### Extracted text data from pages
···

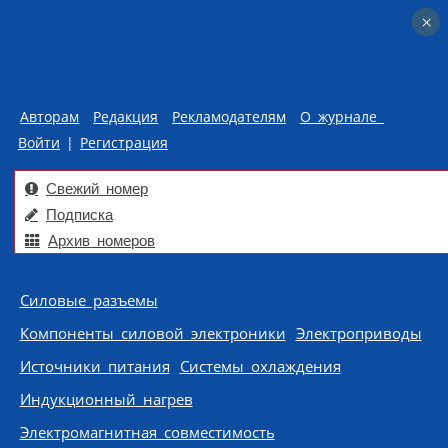
×
×
Авторам
Редакция
Рекламодателям
О журнале
Войти
|
Регистрация
Свежий номер
Подписка
Архив номеров
Skip to content
Силовые разъемы
Компоненты силовой электроники
Электроприводы
Источники питания
Системы охлаждения
Индукционный нагрев
Электромагнитная совместимость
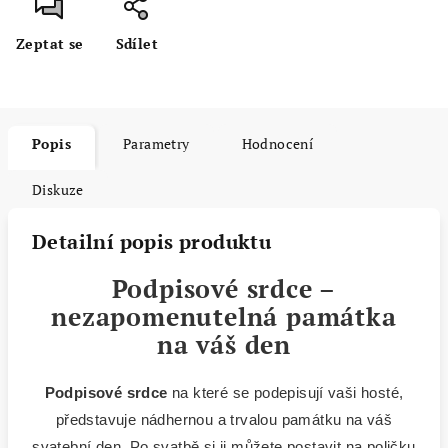
Zeptat se
Sdílet
Popis
Parametry
Hodnocení
Diskuze
Detailní popis produktu
Podpisové srdce –
nezapomenutelná památka
na váš den
Podpisové srdce
na které se podepisují vaši hosté,
představuje nádhernou a trvalou památku na váš
svatební den. Po svatbě si ji můžete postavit na poličku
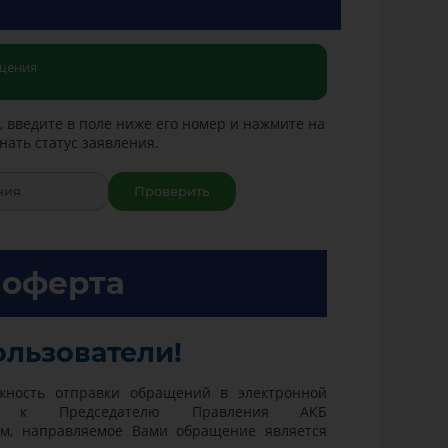
ащения
е, введите в поле ниже его номер и нажмите на
нать статус заявления.
Проверить
 оферта
льзователи!
жность отправки обращений в электронной
но к Председателю Правления АКБ
ом, направляемое Вами обращение является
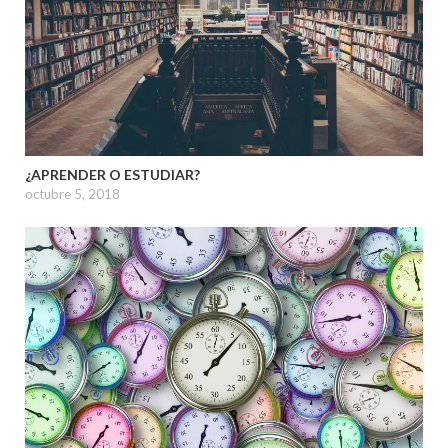
¿APRENDER O ESTUDIAR?
octubre 5, 2018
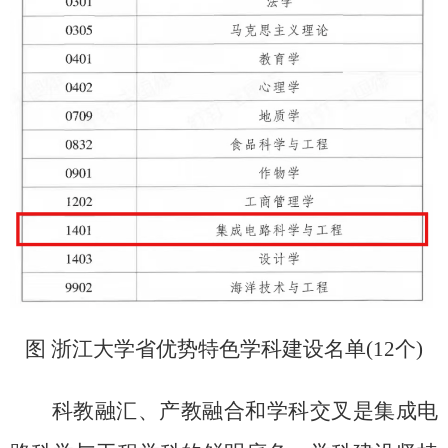
图 浙江大学省优势特色学科建设名单(12个)
科教融汇、产教融合和学科交叉是集成电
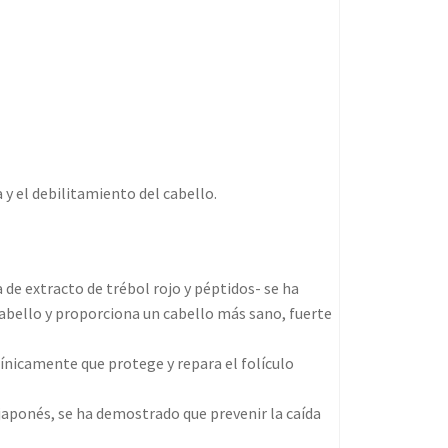
 y el debilitamiento del cabello.
de extracto de trébol rojo y péptidos- se ha
abello y proporciona un cabello más sano, fuerte
icamente que protege y repara el folículo
aponés, se ha demostrado que prevenir la caída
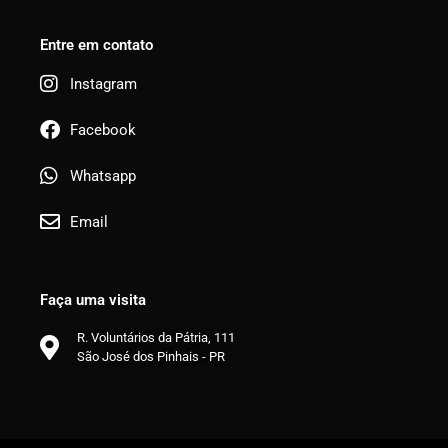
Entre em contato
Instagram
Facebook
Whatsapp
Email
Faça uma visita
R. Voluntários da Pátria, 111
São José dos Pinhais - PR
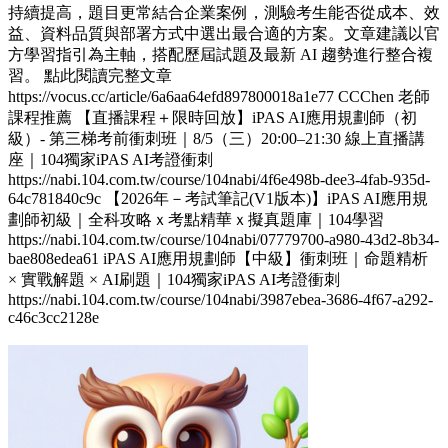
持續提高，題目更常結合企業案例，測驗考生能否從成本、效
益、資料品質與部署方式中選出最合適的方案。文章建議以官
方學習指引為主軸，搭配歷屆試題及最新 AI 趨勢進行整合複
習。 點此閱讀完整文章
https://vocus.cc/article/6a6aa64efd897800018a1e77 CCChen 老師
課程推薦 【直播課程＋限時回放】iPAS AI應用規劃師（初
級）- 第三梯考前衝刺班｜8/5（三）20:00–21:30 線上直播講
座｜104獨家iPAS AI考證衝刺
https://nabi.104.com.tw/course/104nabi/4f6e498b-dee3-4fab-935d-
64c781840c9c 【2026年－考試筆記(V1版本)】iPAS AI應用規
劃師初級｜全科攻略ｘ考點精華ｘ擬真題庫｜104學習
https://nabi.104.com.tw/course/104nabi/07779700-a980-43d2-8b34-
bae808edea61 iPAS AI應用規劃師【中級】衝刺班｜命題精析
× 實戰解題 × AI刷題​｜104獨家iPAS AI考證衝刺
https://nabi.104.com.tw/course/104nabi/3987ebea-3686-4f67-a292-
c46c3cc2128e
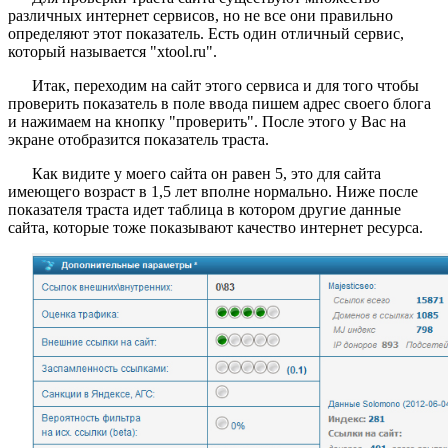
различных интернет сервисов, но не все они правильно
определяют этот показатель. Есть один отличный сервис,
который называется "xtool.ru".
Итак, переходим на сайт этого сервиса и для того чтобы
проверить показатель в поле ввода пишем адрес своего блога
и нажимаем на кнопку "проверить". После этого у Вас на
экране отобразится показатель траста.
Как видите у моего сайта он равен 5, это для сайта
имеющего возраст в 1,5 лет вполне нормально. Ниже после
показателя траста идет таблица в котором другие данные
сайта, которые тоже показывают качество интернет ресурса.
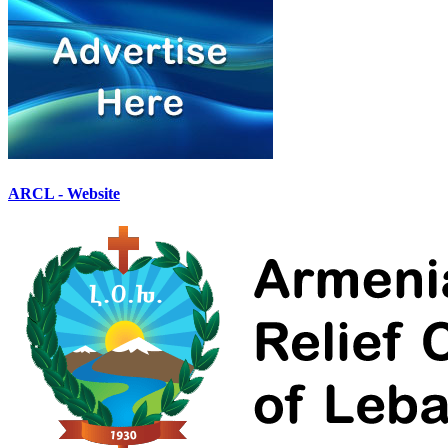
ARCL - Website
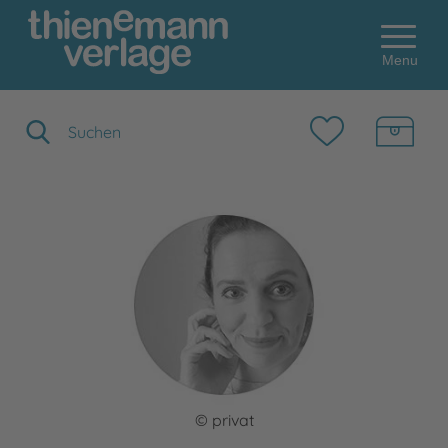
Menu
Suchbegriff eingeben
© privat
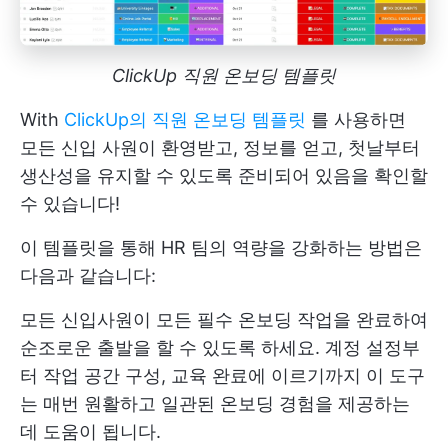
ClickUp 직원 온보딩 템플릿
With
ClickUp의 직원 온보딩 템플릿
를 사용하면
모든 신입 사원이 환영받고, 정보를 얻고, 첫날부터
생산성을 유지할 수 있도록 준비되어 있음을 확인할
수 있습니다!
이 템플릿을 통해 HR 팀의 역량을 강화하는 방법은
다음과 같습니다:
모든 신입사원이 모든 필수 온보딩 작업을 완료하여
순조로운 출발을 할 수 있도록 하세요. 계정 설정부
터 작업 공간 구성, 교육 완료에 이르기까지 이 도구
는 매번 원활하고 일관된 온보딩 경험을 제공하는
데 도움이 됩니다.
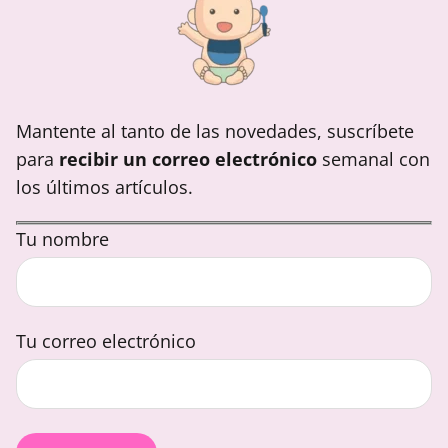
Mantente al tanto de las novedades, suscríbete
para
recibir un correo electrónico
semanal con
los últimos artículos.
Tu nombre
Tu correo electrónico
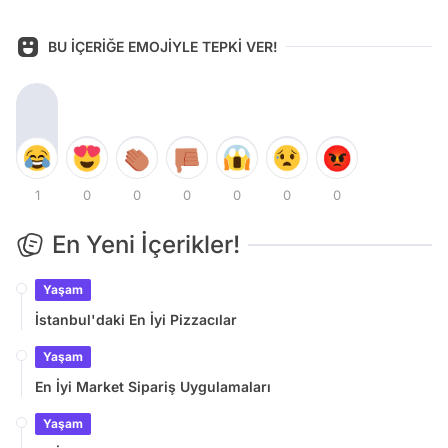
BU İÇERİĞE EMOJİYLE TEPKİ VER!
1
0
0
0
0
0
0
En Yeni İçerikler!
Yaşam
İstanbul'daki En İyi Pizzacılar
Yaşam
En İyi Market Sipariş Uygulamaları
Yaşam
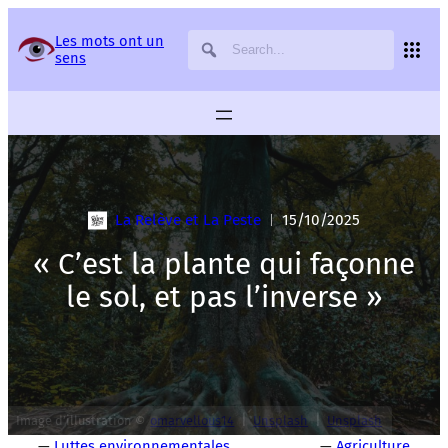
Panneau de gestion des services
Les mots ont un
sens
La Relève et La Peste
15/10/2025
|
« C’est la plante qui façonne
le sol, et pas l’inverse »
|
|
Image d’illustration ©
omarvellous14
Unsplash
Unsplash
—
Luttes environnementales
—
Agriculture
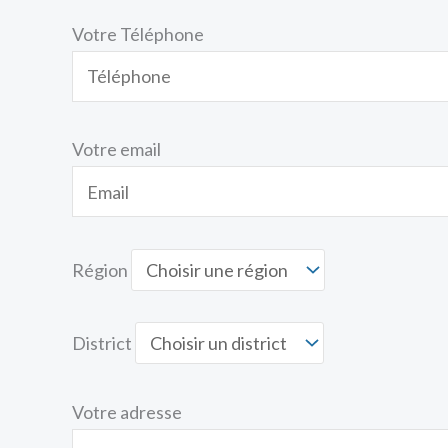
Votre Téléphone
Votre email
Région
District
Votre adresse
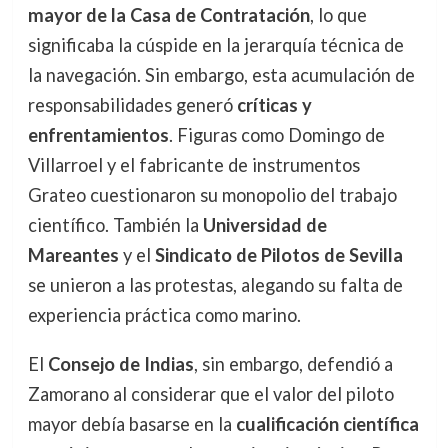
mayor de la Casa de Contratación
, lo que
significaba la cúspide en la jerarquía técnica de
la navegación. Sin embargo, esta acumulación de
responsabilidades generó
críticas y
enfrentamientos
. Figuras como Domingo de
Villarroel y el fabricante de instrumentos
Grateo cuestionaron su monopolio del trabajo
científico. También la
Universidad de
Mareantes
y el
Sindicato de Pilotos de Sevilla
se unieron a las protestas, alegando su falta de
experiencia práctica como marino.
El
Consejo de Indias
, sin embargo, defendió a
Zamorano al considerar que el valor del piloto
mayor debía basarse en la
cualificación científica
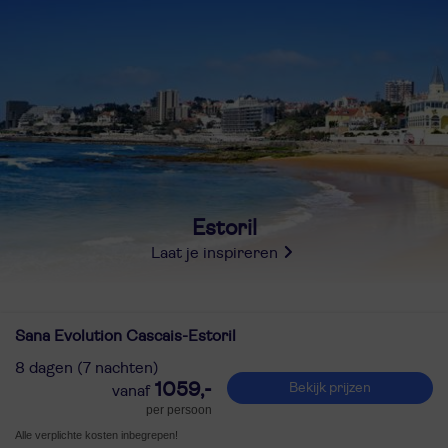
Estoril
Laat je inspireren
Sana Evolution Cascais-Estoril
8 dagen (7 nachten)
1059,-
Bekijk prijzen
per persoon
Alle verplichte kosten inbegrepen!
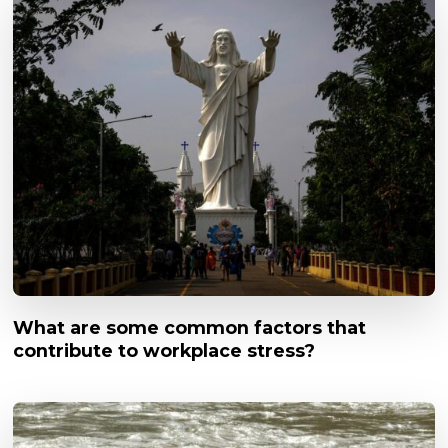
What are some common factors that
contribute to workplace stress?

···

### What is needed
Return all the text lines from every item above, copied word for word. Leave the pictures out of your answer.

### Answer box
×
×
Авторам
Редакция
Рекламодателям
О журнале
Войти
|
Регистрация
Свежий номер
Подписка
Архив номеров
Skip to content
Силовые разъемы
Компоненты силовой электроники
Электроприводы
Источники питания
Системы охлаждения
Индукционный нагрев
Электромагнитная совместимость
Zeptat se
Sdílet
Popis
Parametry
Hodnocení
Diskuze
Detailní popis produktu
Podpisové srdce –
nezapomenutelná památka
na váš den
Podpisové srdce
na které se podepisují vaši hosté,
představuje nádhernou a trvalou památku na váš
svatební den. Po svatbě si ji můžete postavit na poličku
ащения
е, введите в поле ниже его номер и нажмите на
нать статус заявления.
Проверить
 оферта
льзователи!
жность отправки обращений в электронной
но к Председателю Правления АКБ
ом, направляемое Вами обращение является
¿APRENDER O ESTUDIAR?
octubre 5, 2018
图 浙江大学省优势特色学科建设名单(12个)
科教融汇、产教融合和学科交叉是集成电
 y el debilitamiento del cabello.
de extracto de trébol rojo y péptidos- se ha
abello y proporciona un cabello más sano, fuerte
icamente que protege y repara el folículo
aponés, se ha demostrado que prevenir la caída
Entre em contato
Instagram
Facebook
Whatsapp
Email
Faça uma visita
R. Voluntários da Pátria, 111
São José dos Pinhais - PR
持續提高，題目更常結合企業案例，測驗考生能否從成本、效
益、資料品質與部署方式中選出最合適的方案。文章建議以官
方學習指引為主軸，搭配歷屆試題及最新 AI 趨勢進行整合複
習。 點此閱讀完整文章
https://vocus.cc/article/6a6aa64efd897800018a1e77 CCChen 老師
課程推薦 【直播課程＋限時回放】iPAS AI應用規劃師（初
級）- 第三梯考前衝刺班｜8/5（三）20:00–21:30 線上直播講
座｜104獨家iPAS AI考證衝刺
https://nabi.104.com.tw/course/104nabi/4f6e498b-dee3-4fab-935d-
64c781840c9c 【2026年－考試筆記(V1版本)】iPAS AI應用規
劃師初級｜全科攻略ｘ考點精華ｘ擬真題庫｜104學習
https://nabi.104.com.tw/course/104nabi/07779700-a980-43d2-8b34-
bae808edea61 iPAS AI應用規劃師【中級】衝刺班｜命題精析
× 實戰解題 × AI刷題​｜104獨家iPAS AI考證衝刺
https://nabi.104.com.tw/course/104nabi/3987ebea-3686-4f67-a292-
c46c3cc2128e
различных интернет сервисов, но не все они правильно
определяют этот показатель. Есть один отличный сервис,
который называется "xtool.ru".
Итак, переходим на сайт этого сервиса и для того чтобы
проверить показатель в поле ввода пишем адрес своего блога
и нажимаем на кнопку "проверить". После этого у Вас на
экране отобразится показатель траста.
Как видите у моего сайта он равен 5, это для сайта
имеющего возраст в 1,5 лет вполне нормально. Ниже после
показателя траста идет таблица в котором другие данные
сайта, которые тоже показывают качество интернет ресурса.
ARCL - Website
Menu
Suchbegriff eingeben
© privat
ClickUp 직원 온보딩 템플릿
With
ClickUp의 직원 온보딩 템플릿
를 사용하면
모든 신입 사원이 환영받고, 정보를 얻고, 첫날부터
생산성을 유지할 수 있도록 준비되어 있음을 확인할
수 있습니다!
이 템플릿을 통해 HR 팀의 역량을 강화하는 방법은
다음과 같습니다:
모든 신입사원이 모든 필수 온보딩 작업을 완료하여
순조로운 출발을 할 수 있도록 하세요. 계정 설정부
터 작업 공간 구성, 교육 완료에 이르기까지 이 도구
는 매번 원활하고 일관된 온보딩 경험을 제공하는
데 도움이 됩니다.
Mantente al tanto de las novedades, suscríbete
para
recibir un correo electrónico
semanal con
los últimos artículos.
Tu nombre
Tu correo electrónico
BU İÇERİĞE EMOJİYLE TEPKİ VER!
1
0
0
0
0
0
0
En Yeni İçerikler!
Yaşam
İstanbul'daki En İyi Pizzacılar
Yaşam
En İyi Market Sipariş Uygulamaları
Yaşam
Panneau de gestion des services
Les mots ont un
sens
La Relève et La Peste
15/10/2025
|
« C’est la plante qui façonne
le sol, et pas l’inverse »
|
|
Image d’illustration ©
omarvellous14
Unsplash
Unsplash
—
Luttes environnementales
—
Agriculture
Votre Téléphone
Votre email
Région
District
Votre adresse
mayor de la Casa de Contratación
, lo que
significaba la cúspide en la jerarquía técnica de
la navegación. Sin embargo, esta acumulación de
responsabilidades generó
críticas y
enfrentamientos
. Figuras como Domingo de
Villarroel y el fabricante de instrumentos
Grateo cuestionaron su monopolio del trabajo
científico. También la
Universidad de
Mareantes
y el
Sindicato de Pilotos de Sevilla
se unieron a las protestas, alegando su falta de
experiencia práctica como marino.
El
Consejo de Indias
, sin embargo, defendió a
Zamorano al considerar que el valor del piloto
mayor debía basarse en la
cualificación científica
Estoril
Laat je inspireren
Sana Evolution Cascais-Estoril
8 dagen (7 nachten)
1059,-
Bekijk prijzen
per persoon
Alle verplichte kosten inbegrepen!
What are some common factors that
contribute to workplace stress?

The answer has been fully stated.